Habitualmente se tiene una imagen del espacio como un lugar frío y vacío. Nuestros sentidos nos limitan a la hora de percibir la Naturaleza en su conjunto. Sin embargo, gracias a la tecnología somos capaces de aumentar nuestro rango de percepciones, pudiendo así ver y escuchar cosas que jamás imaginaríamos.

Hace poquito os enseñábamos cómo suena Saturno, pero la última de estas demostraciones nos la trae la NASA y es de aquí al lado, de la región que rodea nuestro planeta. Y es que el espacio, aunque pueda estar “frío” no está para nada vacío. Una infinidad de partículas viajan de un lado a otro, y de entre éstas, las partículas cargadas eléctricamente, como electrones e iones, forman un plasma que llena el espacio. De hecho, se dice que el Universo “visible” (no nos referimos a la parte de la materia y la energía oscura) está compuesto en un 99.9% por plasma.

La Magnetosfera

El planeta Tierra está rodeado por un intrincado y complejo sistema de campos eléctricos y magnéticos, formando lo que se conoce como la Magnetosfera. Esta barrera natural nos protege del constante bombardeo de partículas cargadas por parte del Sol, entre otros. Un claro ejemplo de que esto es así son las auroras boreales.

Diferentes tipos de ondas de plasma generadas por diferentes mecanismos ocupan zonas distintas de la magnetosfera. Crédito: NASA’s Goddard Space Flight Center/Mary Pat Hrybyk-Keith

Estas ondas de plasma, como decíamos compuestas por las partículas cargadas que llegan a nuestro planeta, crean patrones rítmicos al entrar en contacto con la magnetosfera, y con las herramientas adecuadas pueden ser transformadas de modo que pueden ser escuchadas.

Whistler-mode waves…¡y a subir el volumen!

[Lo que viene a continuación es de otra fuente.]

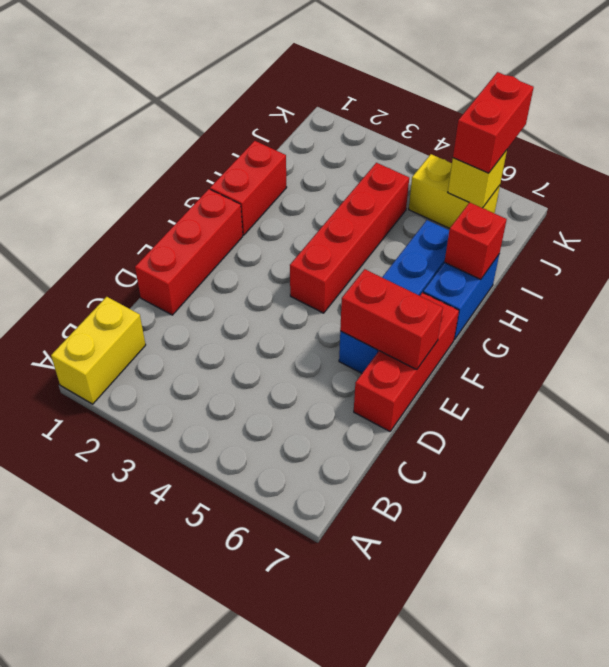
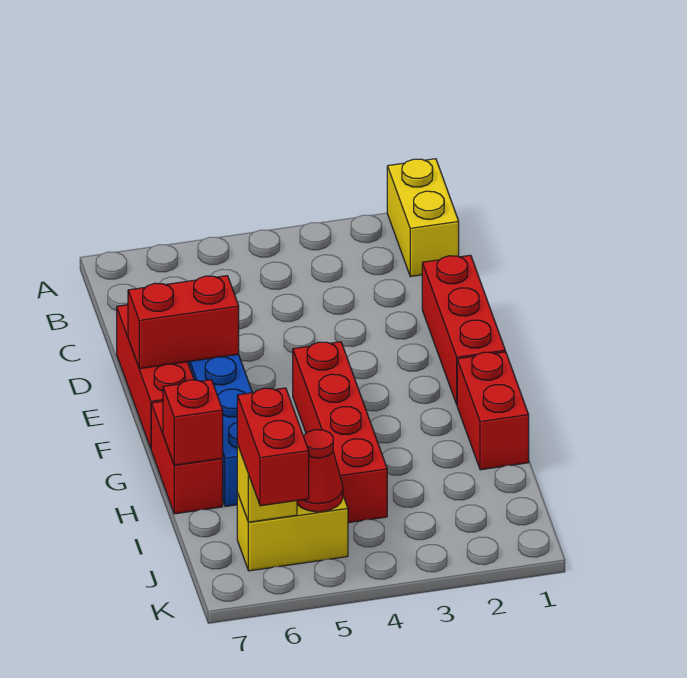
blue 1x2 brick [423,255,499,340] -> red 1x2 brick [151,401,223,514]
none -> red 1x1 cone [297,430,343,512]

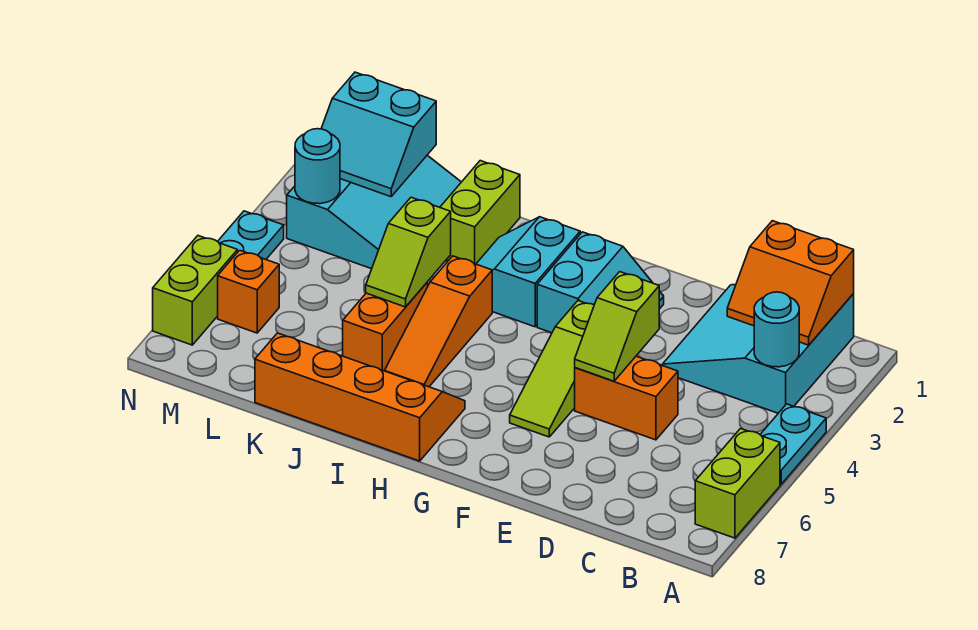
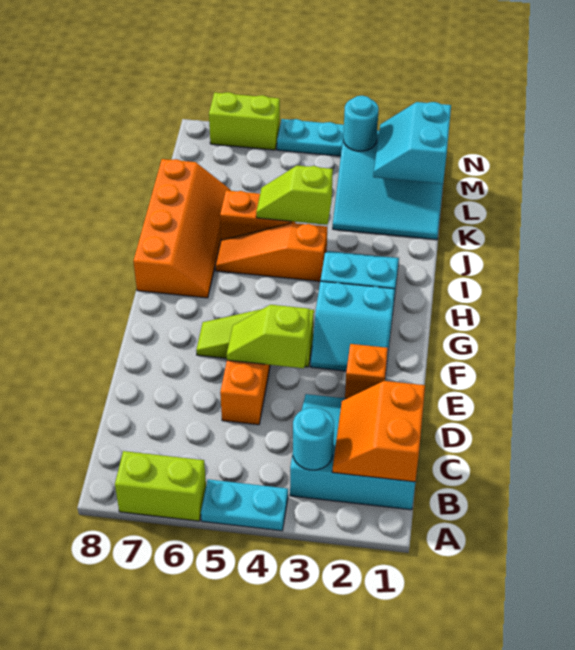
lime 1x2 brick [440,161,520,264] -> none
orange 1x1 brick [218,250,279,333] -> orange 1x1 brick moved to [345,344,388,398]

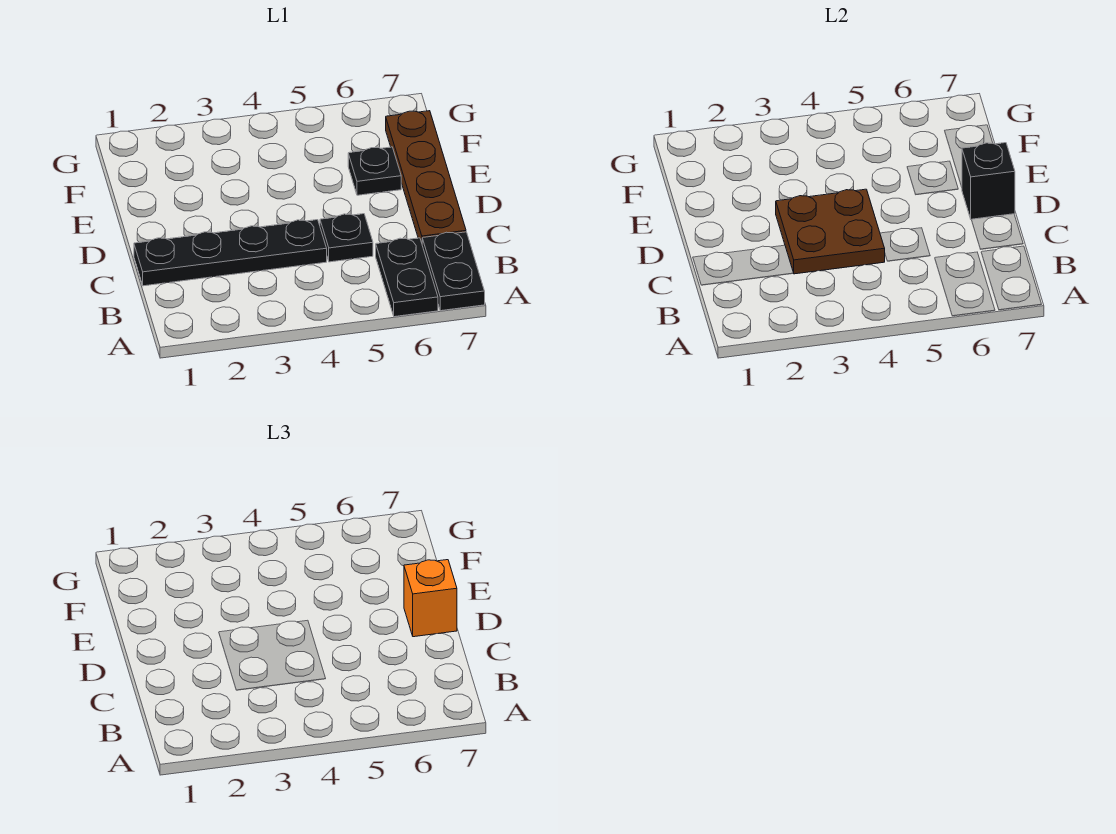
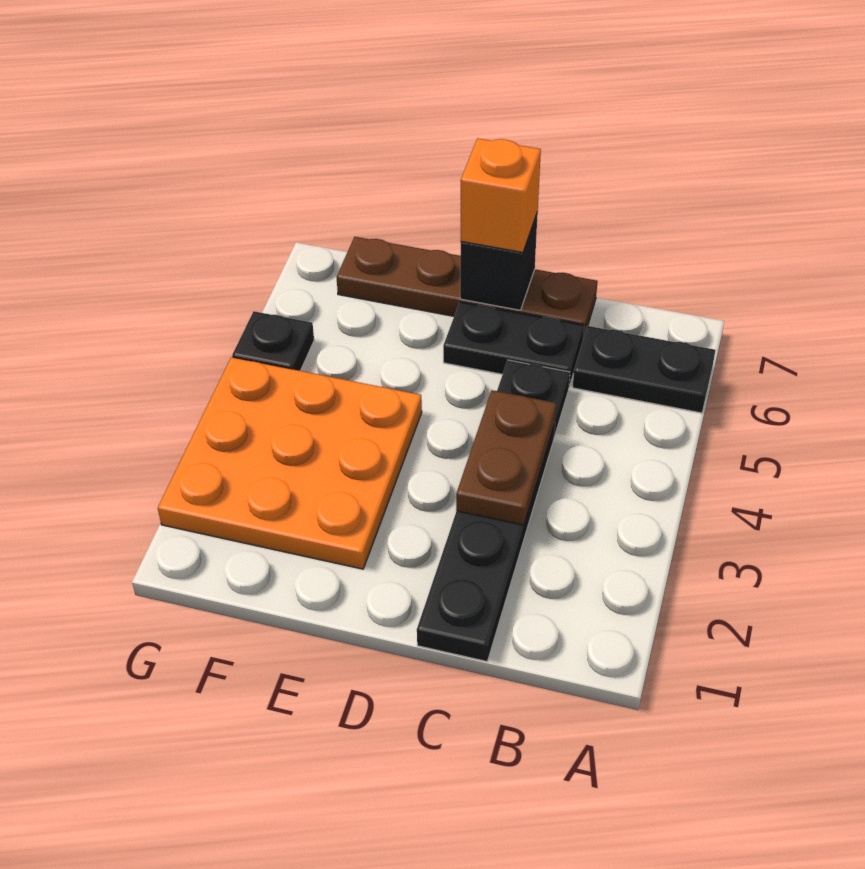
black 1x2 plate [422,232,485,311] -> black 1x2 plate moved to [443,302,584,387]
brown 2x2 plate [776,189,885,274] -> brown 1x2 plate [456,390,557,525]
none -> orange 3x3 plate [158,357,422,569]
black 1x1 plate [348,147,401,195] -> black 1x1 plate moved to [232,311,314,371]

Existen varios modos de ondas de este tipo. Una de ellas, conocidas como whistler-mode waves, crean diferentes patrones sonoros a su paso por el plasma. Por ejemplo, estas ondas a su paso por la Plasmasfera, la región más fría de la magnetosfera, crean patrones claramente distinguibles. Ahora subid mucho el volumen y…¡a disfrutar!:

En una zona de la magnetosfera más alejada de la Tierra, donde el plasma es más tenue y relativamente caliente, las whistler-mode waves crean patrones diferentes, más parecidos al sonido de la naturaleza en la noche. Este tipo de ondas, llamadas coros, se producen cuando los electrones son empujados hacia la zona nocturna (el lado opuesto al Sol) de la Tierra. Los golpes son creados por estos electrones que rápidamente radian su energía sobre los campos magnéticos y eléctricos, sonando de ésta manera:

También por el interior de la plasmasfera se producen los “silbidos plasmasfericos”. Este tipo de ondas suenan muy parecido a lo que se llama emisora de radio estática. Aunque su origen no está aún claro, este plasma, junto con las ondas de tipo coro, son las responsables de la estructura anular de partículas cargadas que rodean nuestro planeta. Aquí tenéis los silbidos con coros de fondo:

Por último, decir que los científicos de la NASA utilizan este tipo de mediciones, hechas por el detector EMFISIS a bordo de las sondas Van Allen, para entender la dinámica del plasma que compone nuestra magnetosfera. Este tipo de estudios permiten mejorar, y sobretodo anticiparse, al daño potencial que estas ondas pueden causar sobre los satélites y la señales de telecomunicación.